Didn't she owe it to herself?
Dear Stranger,
You're right that you touched a nerve, but I took it too far. I tend to do that. For that…
Elphaba hesitated, took a deep breath, and manually urged her hand to write the words: I am sorry.
I cannot relate to your disdain for school, but parents telling you where you can or cannot go? That I get. I've always wanted to go to college, desperately. I've been accepted into many schools, but my situation is complicated. My father is—
Elphaba chewed on her pen as she searched for the right word.
—strict. He will not allow me to attend college, at least not on my own terms. Ever since I was little I've had this feeling in my gut that I could do something great. Something big. Like you, I'm not sure what it is yet, but I've always felt that college would be the first step to my finding out. I suppose I can appreciate the irony of our situation. You didn't want to go to college but had to. I want to go to college but can't. Our circumstances are exactly opposite…yet somehow the same.

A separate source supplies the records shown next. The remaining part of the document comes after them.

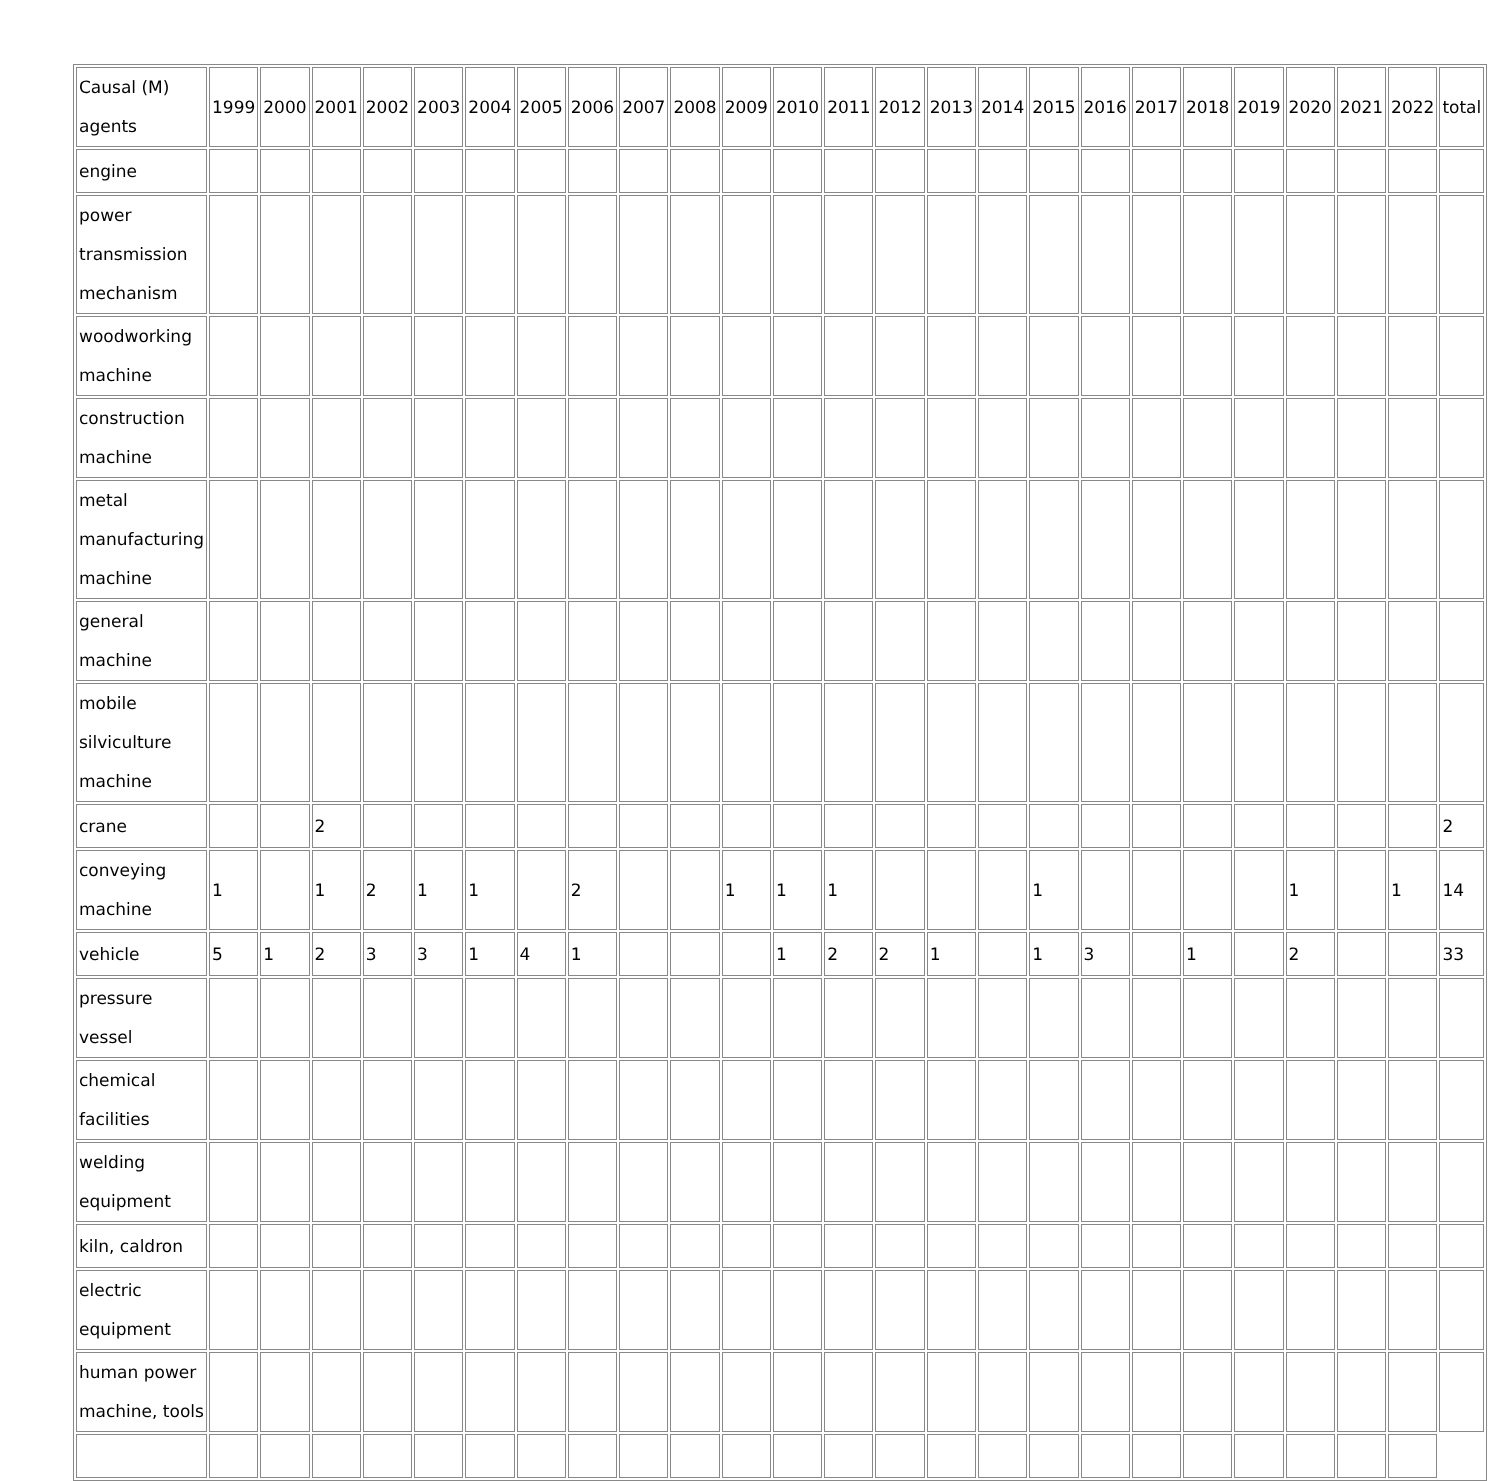| Causal (M) agents | 1999 | 2000 | 2001 | 2002 | 2003 | 2004 | 2005 | 2006 | 2007 | 2008 | 2009 | 2010 | 2011 | 2012 | 2013 | 2014 | 2015 | 2016 | 2017 | 2018 | 2019 | 2020 | 2021 | 2022 | total |
| engine | | | | | | | | | | | | | | | | | | | | | | | | | |
| power transmission mechanism | | | | | | | | | | | | | | | | | | | | | | | | | |
| woodworking machine | | | | | | | | | | | | | | | | | | | | | | | | | |
| construction machine | | | | | | | | | | | | | | | | | | | | | | | | | |
| metal manufacturing machine | | | | | | | | | | | | | | | | | | | | | | | | | |
| general machine | | | | | | | | | | | | | | | | | | | | | | | | | |
| mobile silviculture machine | | | | | | | | | | | | | | | | | | | | | | | | | |
| crane | | | 2 | | | | | | | | | | | | | | | | | | | | | | 2 |
| conveying machine | 1 | | 1 | 2 | 1 | 1 | | 2 | | | 1 | 1 | 1 | | | | 1 | | | | | 1 | | 1 | 14 |
| vehicle | 5 | 1 | 2 | 3 | 3 | 1 | 4 | 1 | | | | 1 | 2 | 2 | 1 | | 1 | 3 | | 1 | | 2 | | | 33 |
| pressure vessel | | | | | | | | | | | | | | | | | | | | | | | | | |
| chemical facilities | | | | | | | | | | | | | | | | | | | | | | | | | |
| welding equipment | | | | | | | | | | | | | | | | | | | | | | | | | |
| kiln, caldron | | | | | | | | | | | | | | | | | | | | | | | | | |
| electric equipment | | | | | | | | | | | | | | | | | | | | | | | | | |
| human power machine, tools | | | | | | | | | | | | | | | | | | | | | | | | | |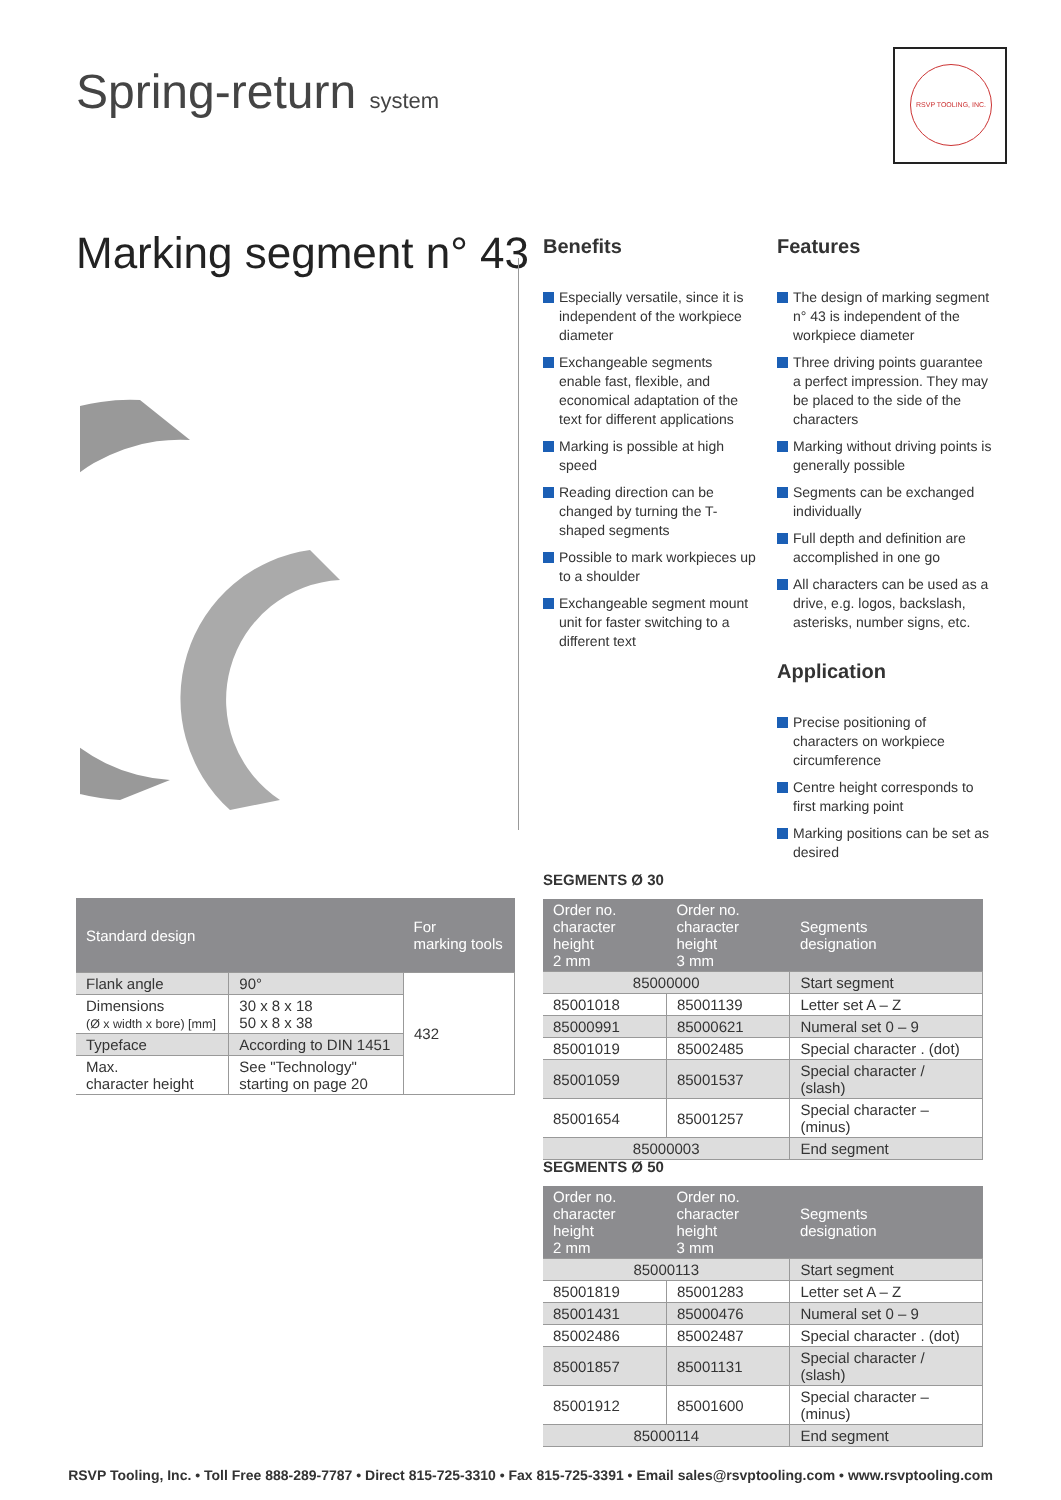Spring-return system
RSVP TOOLING, INC.
Marking segment n° 43
Benefits
Especially versatile, since it is independent of the workpiece diameter
Exchangeable segments enable fast, flexible, and economical adaptation of the text for different applications
Marking is possible at high speed
Reading direction can be changed by turning the T-shaped segments
Possible to mark workpieces up to a shoulder
Exchangeable segment mount unit for faster switching to a different text
Features
The design of marking segment n° 43 is independent of the workpiece diameter
Three driving points guarantee a perfect impression. They may be placed to the side of the characters
Marking without driving points is generally possible
Segments can be exchanged individually
Full depth and definition are accomplished in one go
All characters can be used as a drive, e.g. logos, backslash, asterisks, number signs, etc.
Application
Precise positioning of characters on workpiece circumference
Centre height corresponds to first marking point
Marking positions can be set as desired
| Standard design | | For marking tools |
| --- | --- | --- |
| Flank angle | 90° | 432 |
| Dimensions (Ø x width x bore) [mm] | 30 x 8 x 18 50 x 8 x 38 | |
| Typeface | According to DIN 1451 | |
| Max. character height | See "Technology" starting on page 20 | |
SEGMENTS Ø 30
| Order no. character height 2 mm | Order no. character height 3 mm | Segments designation |
| --- | --- | --- |
| 85000000 | | Start segment |
| 85001018 | 85001139 | Letter set A – Z |
| 85000991 | 85000621 | Numeral set 0 – 9 |
| 85001019 | 85002485 | Special character . (dot) |
| 85001059 | 85001537 | Special character / (slash) |
| 85001654 | 85001257 | Special character – (minus) |
| 85000003 | | End segment |
SEGMENTS Ø 50
| Order no. character height 2 mm | Order no. character height 3 mm | Segments designation |
| --- | --- | --- |
| 85000113 | | Start segment |
| 85001819 | 85001283 | Letter set A – Z |
| 85001431 | 85000476 | Numeral set 0 – 9 |
| 85002486 | 85002487 | Special character . (dot) |
| 85001857 | 85001131 | Special character / (slash) |
| 85001912 | 85001600 | Special character – (minus) |
| 85000114 | | End segment |
RSVP Tooling, Inc. • Toll Free 888-289-7787 • Direct 815-725-3310 • Fax 815-725-3391 • Email sales@rsvptooling.com • www.rsvptooling.com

In the questionnaire I told you that I wasn't afraid of anything. That was a lie. I'm afraid that I'll never leave my hometown. I'm afraid that I'll never amount to anything. Furthermore, as a gesture of goodwill…I'll tell you something that I've never told anyone before.
I am a grown woman who is afraid of the dark. How's that for pathetic?
Signed, Stranger
P.S. I may not know you well but I do know one thing. You're not stupid. If you were…you wouldn't be so unhappy.
The next week, Nessarose and Elphaba sat in their sitting room with two bulky harps. Elphaba languidly dragged her fingers along the strings to create a strange, yet somehow still pretty, melody. Nessarose's brow was furrowed into a concentrated pout as she tensely plucked her strings. Every couple of minutes she'd sigh loudly and rustle her sheet music. Nessarose rarely vocalized what was going on in her head and rather opted to huff and puff until Elphaba finally asked her what the matter was.
"Everything alright over there?" Elphaba finally humored her.
"I hate the harp!" Nessarose declared, forcefully dragging her fingers over the strings to create a dissonant sound.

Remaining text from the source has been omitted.